The Five Biggest Cheating Mistakes You Can Make
Cheating itself isn’t a mistake or something to feel guilty about.
Occasionally allowing yourself to loosen up can make your diet as a whole more enjoyable and improve dietary compliance and long-term results.
That said, how you cheat matters. If you make any of the following mistakes, it becomes detrimental:
Cheating too frequently
Eating too much in a cheat meal
Indulging in cheat days, not meals
Eating too much fat
Drinking alcohol
Let’s take a closer look at each.
1. Cheating too frequently
This one is pretty self-explanatory.
Overeat too often, and you’ll erase either most or all of your calorie deficit and hamstring (or even halt) your fat loss.

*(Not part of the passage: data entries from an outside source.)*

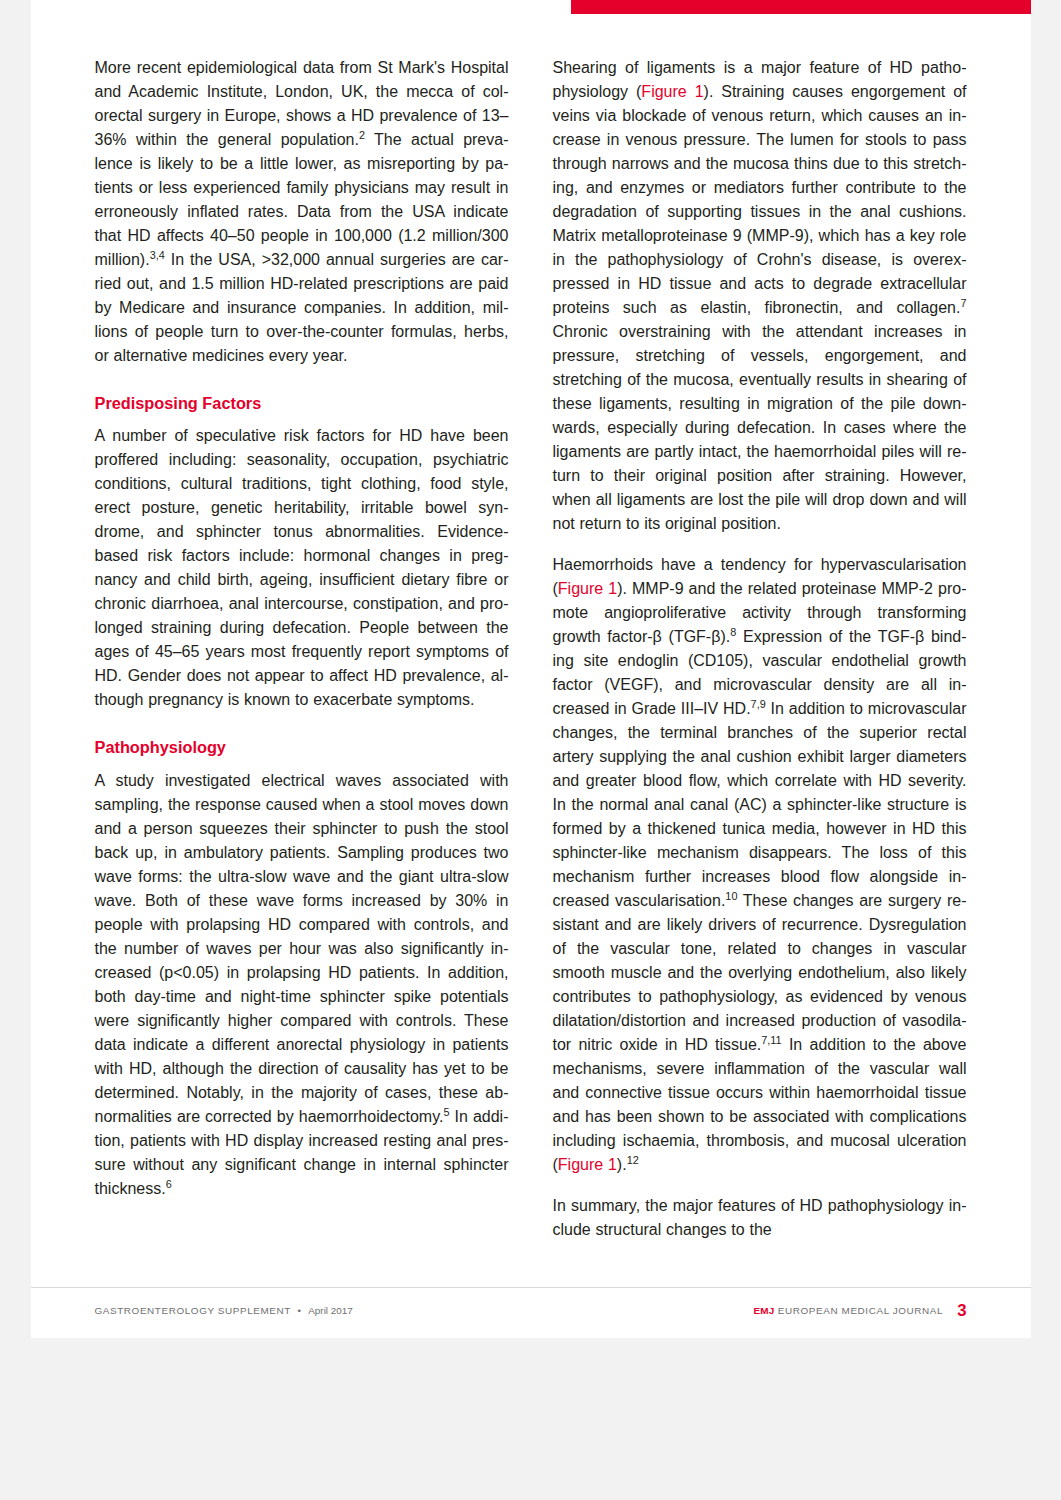More recent epidemiological data from St Mark's Hospital and Academic Institute, London, UK, the mecca of colorectal surgery in Europe, shows a HD prevalence of 13–36% within the general population.2 The actual prevalence is likely to be a little lower, as misreporting by patients or less experienced family physicians may result in erroneously inflated rates. Data from the USA indicate that HD affects 40–50 people in 100,000 (1.2 million/300 million).3,4 In the USA, >32,000 annual surgeries are carried out, and 1.5 million HD-related prescriptions are paid by Medicare and insurance companies. In addition, millions of people turn to over-the-counter formulas, herbs, or alternative medicines every year.
Predisposing Factors
A number of speculative risk factors for HD have been proffered including: seasonality, occupation, psychiatric conditions, cultural traditions, tight clothing, food style, erect posture, genetic heritability, irritable bowel syndrome, and sphincter tonus abnormalities. Evidence-based risk factors include: hormonal changes in pregnancy and child birth, ageing, insufficient dietary fibre or chronic diarrhoea, anal intercourse, constipation, and prolonged straining during defecation. People between the ages of 45–65 years most frequently report symptoms of HD. Gender does not appear to affect HD prevalence, although pregnancy is known to exacerbate symptoms.
Pathophysiology
A study investigated electrical waves associated with sampling, the response caused when a stool moves down and a person squeezes their sphincter to push the stool back up, in ambulatory patients. Sampling produces two wave forms: the ultra-slow wave and the giant ultra-slow wave. Both of these wave forms increased by 30% in people with prolapsing HD compared with controls, and the number of waves per hour was also significantly increased (p<0.05) in prolapsing HD patients. In addition, both day-time and night-time sphincter spike potentials were significantly higher compared with controls. These data indicate a different anorectal physiology in patients with HD, although the direction of causality has yet to be determined. Notably, in the majority of cases, these abnormalities are corrected by haemorrhoidectomy.5 In addition, patients with HD display increased resting anal pressure without any significant change in internal sphincter thickness.6
Shearing of ligaments is a major feature of HD pathophysiology (Figure 1). Straining causes engorgement of veins via blockade of venous return, which causes an increase in venous pressure. The lumen for stools to pass through narrows and the mucosa thins due to this stretching, and enzymes or mediators further contribute to the degradation of supporting tissues in the anal cushions. Matrix metalloproteinase 9 (MMP-9), which has a key role in the pathophysiology of Crohn's disease, is overexpressed in HD tissue and acts to degrade extracellular proteins such as elastin, fibronectin, and collagen.7 Chronic overstraining with the attendant increases in pressure, stretching of vessels, engorgement, and stretching of the mucosa, eventually results in shearing of these ligaments, resulting in migration of the pile downwards, especially during defecation. In cases where the ligaments are partly intact, the haemorrhoidal piles will return to their original position after straining. However, when all ligaments are lost the pile will drop down and will not return to its original position.
Haemorrhoids have a tendency for hypervascularisation (Figure 1). MMP-9 and the related proteinase MMP-2 promote angioproliferative activity through transforming growth factor-β (TGF-β).8 Expression of the TGF-β binding site endoglin (CD105), vascular endothelial growth factor (VEGF), and microvascular density are all increased in Grade III–IV HD.7,9 In addition to microvascular changes, the terminal branches of the superior rectal artery supplying the anal cushion exhibit larger diameters and greater blood flow, which correlate with HD severity. In the normal anal canal (AC) a sphincter-like structure is formed by a thickened tunica media, however in HD this sphincter-like mechanism disappears. The loss of this mechanism further increases blood flow alongside increased vascularisation.10 These changes are surgery resistant and are likely drivers of recurrence. Dysregulation of the vascular tone, related to changes in vascular smooth muscle and the overlying endothelium, also likely contributes to pathophysiology, as evidenced by venous dilatation/distortion and increased production of vasodilator nitric oxide in HD tissue.7,11 In addition to the above mechanisms, severe inflammation of the vascular wall and connective tissue occurs within haemorrhoidal tissue and has been shown to be associated with complications including ischaemia, thrombosis, and mucosal ulceration (Figure 1).12
In summary, the major features of HD pathophysiology include structural changes to the
Gastroenterology Supplement • April 2017
EMJ European Medical Journal 3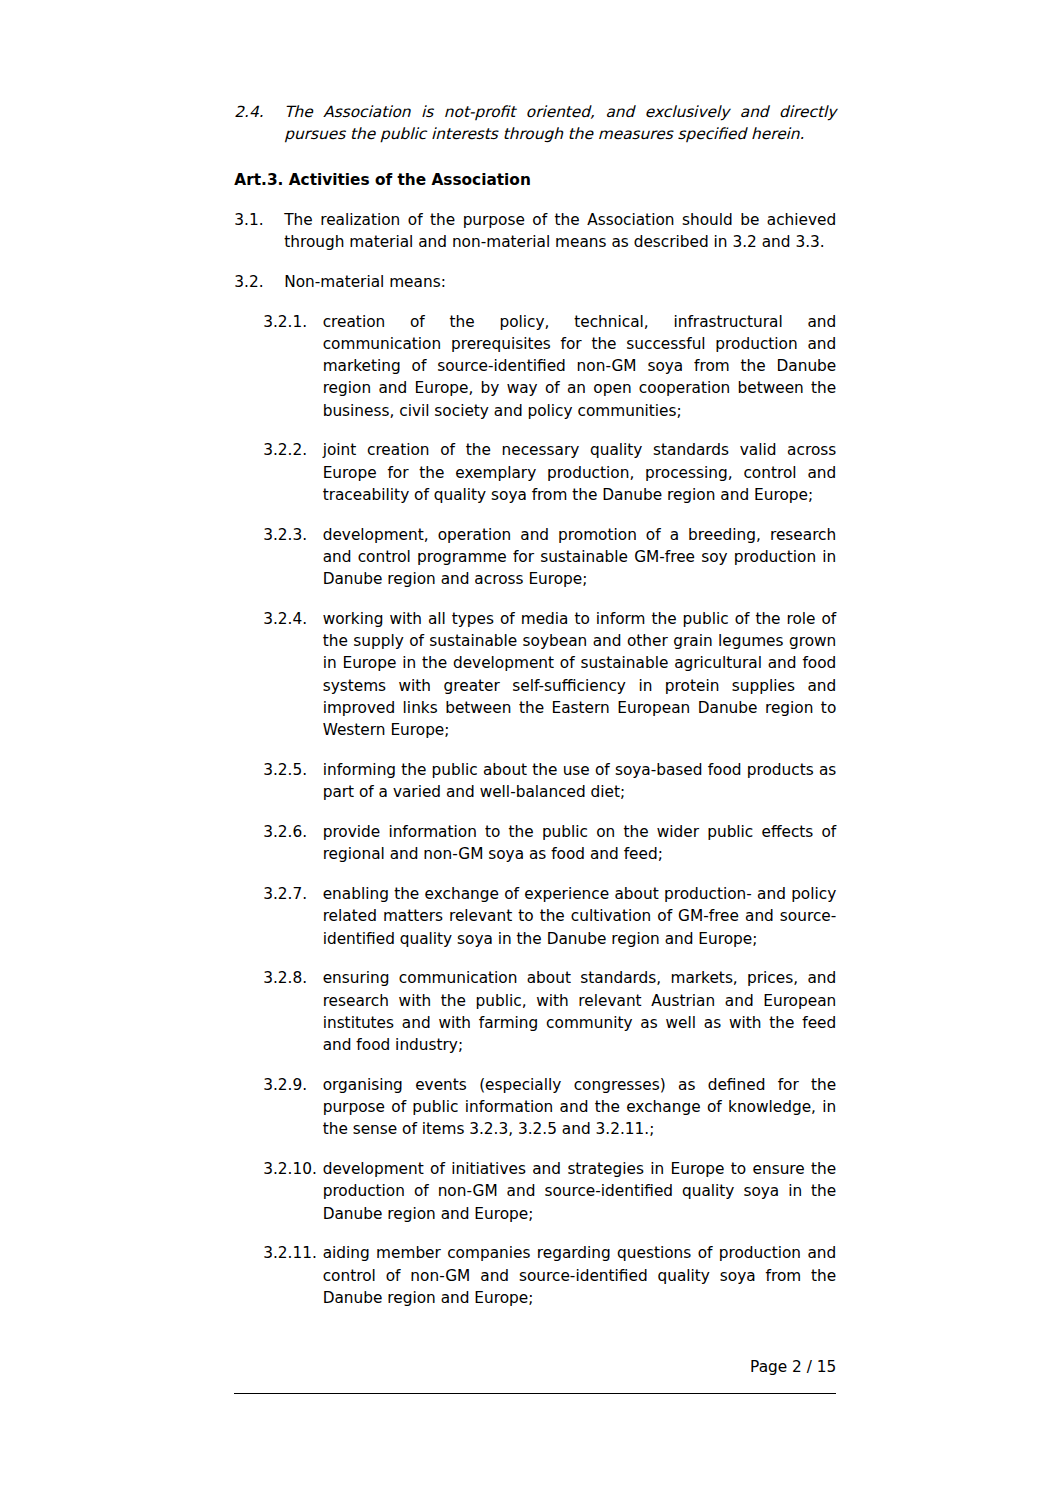2.4.
The Association is not-profit oriented, and exclusively and directly pursues the public interests through the measures specified herein.
Art.3. Activities of the Association
3.1.
The realization of the purpose of the Association should be achieved through material and non-material means as described in 3.2 and 3.3.
3.2.
Non-material means:
3.2.1.
creation of the policy, technical, infrastructural and communication prerequisites for the successful production and marketing of source-identified non-GM soya from the Danube region and Europe, by way of an open cooperation between the business, civil society and policy communities;
3.2.2.
joint creation of the necessary quality standards valid across Europe for the exemplary production, processing, control and traceability of quality soya from the Danube region and Europe;
3.2.3.
development, operation and promotion of a breeding, research and control programme for sustainable GM-free soy production in Danube region and across Europe;
3.2.4.
working with all types of media to inform the public of the role of the supply of sustainable soybean and other grain legumes grown in Europe in the development of sustainable agricultural and food systems with greater self-sufficiency in protein supplies and improved links between the Eastern European Danube region to Western Europe;
3.2.5.
informing the public about the use of soya-based food products as part of a varied and well-balanced diet;
3.2.6.
provide information to the public on the wider public effects of regional and non-GM soya as food and feed;
3.2.7.
enabling the exchange of experience about production- and policy related matters relevant to the cultivation of GM-free and source-identified quality soya in the Danube region and Europe;
3.2.8.
ensuring communication about standards, markets, prices, and research with the public, with relevant Austrian and European institutes and with farming community as well as with the feed and food industry;
3.2.9.
organising events (especially congresses) as defined for the purpose of public information and the exchange of knowledge, in the sense of items 3.2.3, 3.2.5 and 3.2.11.;
3.2.10.
development of initiatives and strategies in Europe to ensure the production of non-GM and source-identified quality soya in the Danube region and Europe;
3.2.11.
aiding member companies regarding questions of production and control of non-GM and source-identified quality soya from the Danube region and Europe;
Page 2 / 15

And if you’re lean bulking, you’ll balloon your calorie surplus and gain too much fat too quickly.
And on the nutritional side, neglect food quality often enough and you can erode your health and face a number of problems, including bone loss, anxiety and brain fog, fatigue and muscle weakness, and cardiovascular disease.1
2. Eating too much in a cheat meal
Many people don’t realize how many calories are in the foods they eat in their cheat meals.
This is particularly true when eating at restaurants, because a professional chef’s job is to produce delicious—not calorie-conscious—food. And when that’s the goal, butter, oil, and sugar are a cook’s best friends.
A good example of this is a study conducted by scientists at Tufts University that involved the analysis of 360 dinner entrees at 123 nonchain restaurants in San Francisco, Boston, and Little Rock between 2011 and 2014.2
They found that the restaurant dishes contained, on average, about 1,200 calories. American, Italian, and Chinese restaurants were the worst offenders, with an average of nearly 1,500 calories per meal.